April 5th, 2005 — politics, random rants, spiritual
What would your dressed-to-protest suit look like?
This is interesting, and the amplified heartbeat is a nice touch, but perhaps Ralph’s time in NYC as an activist did not fully prepare him for the kinds of brutality cops are capable of meting out. (And no, I don’t entirely blame them, they are following orders.) I would love to display the photo, but hate stealing bandwidth from an artist. Respect. So do click.
I think protestors needs something a little more like the Popemobile, but ambulatory. Just my opinion. I am not a designer.
And why are we not seeing more about
this movement?
Sadly, it is just satire. But I love the idea. Almost nothing pisses me off more than homophobes who cry “Leviticus! Leviticus!” and go to all-you-can-eat-Shrimp-festivals at Red Lobster. It’s not right.
When John Paul II came into his Popely position, I was about 8. My uncle came into the room, having presumably just seen a TV news report, and said enthusiastically, “Well, we have a new Pope!” You have a new Pope, I thought. We weren’t Catholic, but my uncle’s family was. That was in the days when nice Protestant boys converted so they could marry nice Catholic girls. I am a Quaker now, but we weren’t then. I didn’t really fully understand the Pope concept.

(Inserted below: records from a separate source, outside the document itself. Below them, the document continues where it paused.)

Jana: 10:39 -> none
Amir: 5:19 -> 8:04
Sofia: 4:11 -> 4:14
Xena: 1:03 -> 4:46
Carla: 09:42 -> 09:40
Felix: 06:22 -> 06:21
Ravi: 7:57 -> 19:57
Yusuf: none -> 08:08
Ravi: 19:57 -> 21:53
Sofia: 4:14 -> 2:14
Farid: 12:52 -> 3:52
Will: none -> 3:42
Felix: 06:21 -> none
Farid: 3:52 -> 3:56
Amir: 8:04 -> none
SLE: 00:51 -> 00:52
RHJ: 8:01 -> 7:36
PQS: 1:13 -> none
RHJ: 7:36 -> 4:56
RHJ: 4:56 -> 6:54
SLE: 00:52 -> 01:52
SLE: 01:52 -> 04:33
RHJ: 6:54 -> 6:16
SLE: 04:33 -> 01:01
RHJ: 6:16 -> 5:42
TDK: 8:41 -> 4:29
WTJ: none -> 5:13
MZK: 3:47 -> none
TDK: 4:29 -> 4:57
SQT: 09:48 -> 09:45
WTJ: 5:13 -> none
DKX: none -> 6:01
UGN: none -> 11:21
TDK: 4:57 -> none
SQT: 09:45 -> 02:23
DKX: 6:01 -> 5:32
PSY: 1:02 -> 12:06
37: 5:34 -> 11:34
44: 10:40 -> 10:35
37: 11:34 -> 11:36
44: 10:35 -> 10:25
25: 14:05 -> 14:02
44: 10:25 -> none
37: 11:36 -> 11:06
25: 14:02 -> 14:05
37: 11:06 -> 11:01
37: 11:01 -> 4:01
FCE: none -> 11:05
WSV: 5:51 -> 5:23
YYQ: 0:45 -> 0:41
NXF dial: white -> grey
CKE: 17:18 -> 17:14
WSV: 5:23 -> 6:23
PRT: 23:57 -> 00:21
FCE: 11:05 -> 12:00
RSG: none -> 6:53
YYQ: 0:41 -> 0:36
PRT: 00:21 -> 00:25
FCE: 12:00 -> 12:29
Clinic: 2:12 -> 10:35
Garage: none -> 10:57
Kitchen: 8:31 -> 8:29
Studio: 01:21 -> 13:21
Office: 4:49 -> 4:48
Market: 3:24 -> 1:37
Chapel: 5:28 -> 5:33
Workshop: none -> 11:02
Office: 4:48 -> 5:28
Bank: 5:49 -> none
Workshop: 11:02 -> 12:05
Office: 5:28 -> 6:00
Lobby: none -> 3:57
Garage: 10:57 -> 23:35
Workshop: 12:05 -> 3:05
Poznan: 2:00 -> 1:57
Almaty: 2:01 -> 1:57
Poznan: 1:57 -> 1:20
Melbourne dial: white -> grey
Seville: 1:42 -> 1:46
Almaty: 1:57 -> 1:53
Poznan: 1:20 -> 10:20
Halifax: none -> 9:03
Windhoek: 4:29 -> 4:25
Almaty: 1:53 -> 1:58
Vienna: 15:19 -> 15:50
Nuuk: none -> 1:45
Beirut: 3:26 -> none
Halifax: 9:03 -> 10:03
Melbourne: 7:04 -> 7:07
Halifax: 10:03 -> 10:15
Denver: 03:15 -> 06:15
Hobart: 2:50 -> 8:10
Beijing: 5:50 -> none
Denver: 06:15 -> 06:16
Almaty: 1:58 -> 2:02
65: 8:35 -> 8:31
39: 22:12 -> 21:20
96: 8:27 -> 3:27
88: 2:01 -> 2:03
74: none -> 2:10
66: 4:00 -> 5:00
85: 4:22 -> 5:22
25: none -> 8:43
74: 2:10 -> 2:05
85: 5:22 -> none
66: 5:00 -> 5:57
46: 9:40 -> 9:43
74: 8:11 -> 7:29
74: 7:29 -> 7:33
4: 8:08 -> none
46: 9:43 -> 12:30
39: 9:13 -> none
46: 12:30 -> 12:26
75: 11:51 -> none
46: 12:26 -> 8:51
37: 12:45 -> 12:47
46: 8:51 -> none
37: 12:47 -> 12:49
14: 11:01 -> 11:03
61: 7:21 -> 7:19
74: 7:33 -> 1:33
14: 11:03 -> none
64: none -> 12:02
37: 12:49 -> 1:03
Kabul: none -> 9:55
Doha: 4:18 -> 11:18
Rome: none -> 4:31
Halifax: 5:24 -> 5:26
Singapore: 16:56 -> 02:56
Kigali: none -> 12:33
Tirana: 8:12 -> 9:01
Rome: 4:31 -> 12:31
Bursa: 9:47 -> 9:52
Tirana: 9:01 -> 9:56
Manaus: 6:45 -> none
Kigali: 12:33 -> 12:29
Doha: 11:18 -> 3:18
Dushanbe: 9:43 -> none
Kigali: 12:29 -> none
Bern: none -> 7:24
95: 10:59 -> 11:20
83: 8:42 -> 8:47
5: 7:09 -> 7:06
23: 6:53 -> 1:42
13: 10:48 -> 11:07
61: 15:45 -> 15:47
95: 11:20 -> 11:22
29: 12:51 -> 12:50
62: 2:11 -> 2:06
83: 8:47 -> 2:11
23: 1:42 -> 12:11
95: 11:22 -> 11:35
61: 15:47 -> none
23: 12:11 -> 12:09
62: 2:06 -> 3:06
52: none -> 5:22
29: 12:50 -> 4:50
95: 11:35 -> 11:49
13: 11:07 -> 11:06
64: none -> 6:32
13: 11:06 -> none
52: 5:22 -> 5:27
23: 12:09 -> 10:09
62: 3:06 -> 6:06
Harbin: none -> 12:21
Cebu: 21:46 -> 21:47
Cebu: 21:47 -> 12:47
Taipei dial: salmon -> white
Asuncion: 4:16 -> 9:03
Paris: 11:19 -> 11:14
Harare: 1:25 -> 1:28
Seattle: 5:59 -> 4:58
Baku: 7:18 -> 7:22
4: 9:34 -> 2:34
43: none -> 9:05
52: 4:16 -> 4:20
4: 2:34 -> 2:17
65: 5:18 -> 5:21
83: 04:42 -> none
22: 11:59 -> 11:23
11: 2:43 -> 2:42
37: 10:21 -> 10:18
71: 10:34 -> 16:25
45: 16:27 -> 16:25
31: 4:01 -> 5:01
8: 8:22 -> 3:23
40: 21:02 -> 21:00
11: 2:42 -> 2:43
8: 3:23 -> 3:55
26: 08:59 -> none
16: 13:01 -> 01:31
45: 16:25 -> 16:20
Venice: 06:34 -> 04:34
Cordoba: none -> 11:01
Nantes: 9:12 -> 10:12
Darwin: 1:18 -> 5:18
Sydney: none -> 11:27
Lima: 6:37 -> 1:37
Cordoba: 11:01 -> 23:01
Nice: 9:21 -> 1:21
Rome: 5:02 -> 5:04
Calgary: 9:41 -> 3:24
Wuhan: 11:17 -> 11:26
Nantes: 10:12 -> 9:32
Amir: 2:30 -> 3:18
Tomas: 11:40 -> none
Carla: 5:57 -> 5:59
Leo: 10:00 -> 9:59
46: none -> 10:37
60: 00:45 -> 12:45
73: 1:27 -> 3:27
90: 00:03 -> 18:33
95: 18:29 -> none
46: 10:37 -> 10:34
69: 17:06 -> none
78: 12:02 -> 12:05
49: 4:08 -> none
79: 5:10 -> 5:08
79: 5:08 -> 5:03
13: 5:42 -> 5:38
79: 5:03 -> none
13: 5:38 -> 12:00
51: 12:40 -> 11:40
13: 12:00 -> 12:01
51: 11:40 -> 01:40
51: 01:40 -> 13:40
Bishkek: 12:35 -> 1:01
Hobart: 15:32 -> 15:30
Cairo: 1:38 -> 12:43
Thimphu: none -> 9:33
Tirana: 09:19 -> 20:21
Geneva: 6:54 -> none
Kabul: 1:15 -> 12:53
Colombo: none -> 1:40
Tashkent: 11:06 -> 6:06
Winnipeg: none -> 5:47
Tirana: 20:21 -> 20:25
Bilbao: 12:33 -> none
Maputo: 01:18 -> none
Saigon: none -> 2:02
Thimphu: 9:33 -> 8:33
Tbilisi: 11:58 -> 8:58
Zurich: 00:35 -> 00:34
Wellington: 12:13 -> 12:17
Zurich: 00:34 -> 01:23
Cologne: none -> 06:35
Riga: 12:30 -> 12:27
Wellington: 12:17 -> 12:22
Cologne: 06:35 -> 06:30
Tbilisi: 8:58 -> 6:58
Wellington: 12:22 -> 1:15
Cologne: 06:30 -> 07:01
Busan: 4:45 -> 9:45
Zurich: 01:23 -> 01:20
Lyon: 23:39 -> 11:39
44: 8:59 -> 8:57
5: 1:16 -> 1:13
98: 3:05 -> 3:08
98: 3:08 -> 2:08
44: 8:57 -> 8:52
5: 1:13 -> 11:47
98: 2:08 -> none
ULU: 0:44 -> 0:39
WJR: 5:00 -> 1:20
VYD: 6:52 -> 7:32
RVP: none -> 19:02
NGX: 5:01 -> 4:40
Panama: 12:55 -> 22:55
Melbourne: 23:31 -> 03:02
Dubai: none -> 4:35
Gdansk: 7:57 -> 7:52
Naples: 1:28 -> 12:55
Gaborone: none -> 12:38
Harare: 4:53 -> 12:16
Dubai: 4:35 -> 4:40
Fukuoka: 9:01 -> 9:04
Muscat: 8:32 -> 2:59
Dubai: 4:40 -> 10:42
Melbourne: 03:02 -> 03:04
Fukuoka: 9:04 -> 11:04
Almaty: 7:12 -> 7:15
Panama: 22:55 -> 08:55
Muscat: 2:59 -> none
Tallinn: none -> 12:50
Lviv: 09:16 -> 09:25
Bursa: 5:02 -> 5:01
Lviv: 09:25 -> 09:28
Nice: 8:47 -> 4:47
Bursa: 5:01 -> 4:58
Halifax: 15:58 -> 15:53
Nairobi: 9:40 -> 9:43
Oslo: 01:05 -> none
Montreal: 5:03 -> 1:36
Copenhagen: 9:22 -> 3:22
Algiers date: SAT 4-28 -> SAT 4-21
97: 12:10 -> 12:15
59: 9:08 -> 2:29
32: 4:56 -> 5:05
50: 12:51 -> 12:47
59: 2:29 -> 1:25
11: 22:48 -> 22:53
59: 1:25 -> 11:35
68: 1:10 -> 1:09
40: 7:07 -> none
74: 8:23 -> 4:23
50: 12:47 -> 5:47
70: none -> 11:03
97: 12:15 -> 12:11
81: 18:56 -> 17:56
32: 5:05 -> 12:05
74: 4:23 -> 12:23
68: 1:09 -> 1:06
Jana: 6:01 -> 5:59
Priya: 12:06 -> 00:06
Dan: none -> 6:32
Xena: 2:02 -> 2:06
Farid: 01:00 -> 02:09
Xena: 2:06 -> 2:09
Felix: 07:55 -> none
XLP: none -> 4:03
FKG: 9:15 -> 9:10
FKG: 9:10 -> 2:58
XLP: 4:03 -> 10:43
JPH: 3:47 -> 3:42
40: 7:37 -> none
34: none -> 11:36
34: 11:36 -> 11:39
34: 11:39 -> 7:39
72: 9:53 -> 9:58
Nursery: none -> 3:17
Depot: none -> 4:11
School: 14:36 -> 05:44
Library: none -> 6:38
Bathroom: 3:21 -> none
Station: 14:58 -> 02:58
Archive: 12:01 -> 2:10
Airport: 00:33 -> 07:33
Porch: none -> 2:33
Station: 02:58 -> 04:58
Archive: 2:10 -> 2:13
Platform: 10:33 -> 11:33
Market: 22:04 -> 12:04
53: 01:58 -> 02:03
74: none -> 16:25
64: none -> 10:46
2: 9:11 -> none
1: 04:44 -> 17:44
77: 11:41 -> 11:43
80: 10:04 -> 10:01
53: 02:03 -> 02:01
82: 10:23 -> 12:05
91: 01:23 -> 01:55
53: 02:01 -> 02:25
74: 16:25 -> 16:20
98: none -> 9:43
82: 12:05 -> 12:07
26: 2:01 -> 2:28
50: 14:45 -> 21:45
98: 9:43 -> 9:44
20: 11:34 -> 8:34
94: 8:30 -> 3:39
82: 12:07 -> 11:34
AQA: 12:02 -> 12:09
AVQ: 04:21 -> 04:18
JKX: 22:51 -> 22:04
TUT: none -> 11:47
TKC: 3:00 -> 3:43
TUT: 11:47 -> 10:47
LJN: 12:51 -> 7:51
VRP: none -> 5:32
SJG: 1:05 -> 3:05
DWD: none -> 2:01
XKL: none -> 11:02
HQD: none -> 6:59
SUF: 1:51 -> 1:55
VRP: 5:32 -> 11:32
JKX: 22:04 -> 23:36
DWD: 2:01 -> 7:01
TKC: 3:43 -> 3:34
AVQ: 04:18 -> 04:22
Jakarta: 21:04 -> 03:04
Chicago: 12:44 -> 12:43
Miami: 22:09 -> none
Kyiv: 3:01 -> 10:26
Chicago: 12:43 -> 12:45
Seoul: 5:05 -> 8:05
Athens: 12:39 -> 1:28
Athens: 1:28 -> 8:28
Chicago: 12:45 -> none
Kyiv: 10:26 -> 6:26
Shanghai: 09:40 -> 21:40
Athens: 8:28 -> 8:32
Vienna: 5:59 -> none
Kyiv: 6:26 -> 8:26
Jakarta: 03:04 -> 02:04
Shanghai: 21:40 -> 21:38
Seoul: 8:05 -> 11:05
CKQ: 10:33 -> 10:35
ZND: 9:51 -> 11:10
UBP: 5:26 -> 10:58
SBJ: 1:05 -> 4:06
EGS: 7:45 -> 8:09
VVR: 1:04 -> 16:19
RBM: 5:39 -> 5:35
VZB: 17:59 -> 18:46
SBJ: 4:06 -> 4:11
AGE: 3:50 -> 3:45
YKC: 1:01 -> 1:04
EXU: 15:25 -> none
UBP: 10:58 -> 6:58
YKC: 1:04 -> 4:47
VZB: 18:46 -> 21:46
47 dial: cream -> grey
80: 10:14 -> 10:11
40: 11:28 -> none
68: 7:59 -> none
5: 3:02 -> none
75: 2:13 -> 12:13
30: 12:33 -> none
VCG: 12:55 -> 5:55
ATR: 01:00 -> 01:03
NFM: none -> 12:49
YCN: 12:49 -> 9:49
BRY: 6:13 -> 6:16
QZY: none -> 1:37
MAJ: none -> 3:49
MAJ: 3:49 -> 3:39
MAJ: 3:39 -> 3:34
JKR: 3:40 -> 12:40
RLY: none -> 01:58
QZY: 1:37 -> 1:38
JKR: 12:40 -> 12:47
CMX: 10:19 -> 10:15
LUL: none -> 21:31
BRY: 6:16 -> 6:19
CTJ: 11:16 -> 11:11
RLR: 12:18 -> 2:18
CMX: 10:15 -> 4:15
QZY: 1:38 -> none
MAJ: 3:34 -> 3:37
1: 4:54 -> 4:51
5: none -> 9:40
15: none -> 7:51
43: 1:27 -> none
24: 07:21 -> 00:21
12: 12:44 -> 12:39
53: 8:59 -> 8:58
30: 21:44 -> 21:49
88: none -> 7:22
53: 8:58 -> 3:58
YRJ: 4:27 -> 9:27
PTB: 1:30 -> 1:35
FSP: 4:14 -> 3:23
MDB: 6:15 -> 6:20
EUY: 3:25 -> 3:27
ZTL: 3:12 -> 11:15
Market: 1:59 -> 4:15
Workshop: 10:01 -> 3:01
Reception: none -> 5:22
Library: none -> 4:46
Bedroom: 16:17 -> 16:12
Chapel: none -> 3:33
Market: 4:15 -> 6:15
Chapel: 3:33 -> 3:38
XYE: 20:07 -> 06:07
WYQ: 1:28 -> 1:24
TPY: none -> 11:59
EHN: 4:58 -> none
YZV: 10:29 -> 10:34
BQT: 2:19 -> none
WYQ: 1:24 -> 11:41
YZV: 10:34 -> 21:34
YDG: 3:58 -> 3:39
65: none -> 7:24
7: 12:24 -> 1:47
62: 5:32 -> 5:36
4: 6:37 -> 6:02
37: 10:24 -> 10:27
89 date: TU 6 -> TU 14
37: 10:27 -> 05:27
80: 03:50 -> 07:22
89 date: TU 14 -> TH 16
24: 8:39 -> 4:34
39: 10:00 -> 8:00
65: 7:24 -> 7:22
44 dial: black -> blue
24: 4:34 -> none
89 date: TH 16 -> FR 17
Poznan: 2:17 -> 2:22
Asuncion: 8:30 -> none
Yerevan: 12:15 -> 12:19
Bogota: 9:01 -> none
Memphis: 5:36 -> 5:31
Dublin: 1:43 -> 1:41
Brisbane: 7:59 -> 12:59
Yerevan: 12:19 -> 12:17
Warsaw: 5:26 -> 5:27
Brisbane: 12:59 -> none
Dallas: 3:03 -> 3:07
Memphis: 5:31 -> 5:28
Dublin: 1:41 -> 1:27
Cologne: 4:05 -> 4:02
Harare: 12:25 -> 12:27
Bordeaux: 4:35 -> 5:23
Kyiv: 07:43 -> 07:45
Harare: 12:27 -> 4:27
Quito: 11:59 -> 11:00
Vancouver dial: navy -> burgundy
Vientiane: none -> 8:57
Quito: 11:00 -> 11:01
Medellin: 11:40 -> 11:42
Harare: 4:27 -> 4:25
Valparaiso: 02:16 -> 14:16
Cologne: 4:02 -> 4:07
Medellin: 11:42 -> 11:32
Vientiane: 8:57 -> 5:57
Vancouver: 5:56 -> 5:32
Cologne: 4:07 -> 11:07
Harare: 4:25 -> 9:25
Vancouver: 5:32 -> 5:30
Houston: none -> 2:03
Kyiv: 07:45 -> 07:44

I don’t agree with a lot of his policies, and I think he has to be held responsible for his treatment of Cardinal Law and his reaction to the priestly child molestation scandals. I think that not developing a more pragmatic approach to condom use has led to a lot of deaths. Nonetheless, I realize I say that as someone who thinks neither gay sex nor condom use are evil. So how can I possibly understand conservative Catholic theology? I am also not sure I get Bono’s assessment of JPII as “The first funky Pope.” However, I can also see that he did a lot of good, and maybe some of the good he was not able to do wasn’t entirely his fault. Is it too much to hope he has a more radical successor? Dare I say it, a Liberation Theologist would do nicely.
Anyway, I hope that does not come across as flip. My sincerest condolences and prayers are with all Catholics right now.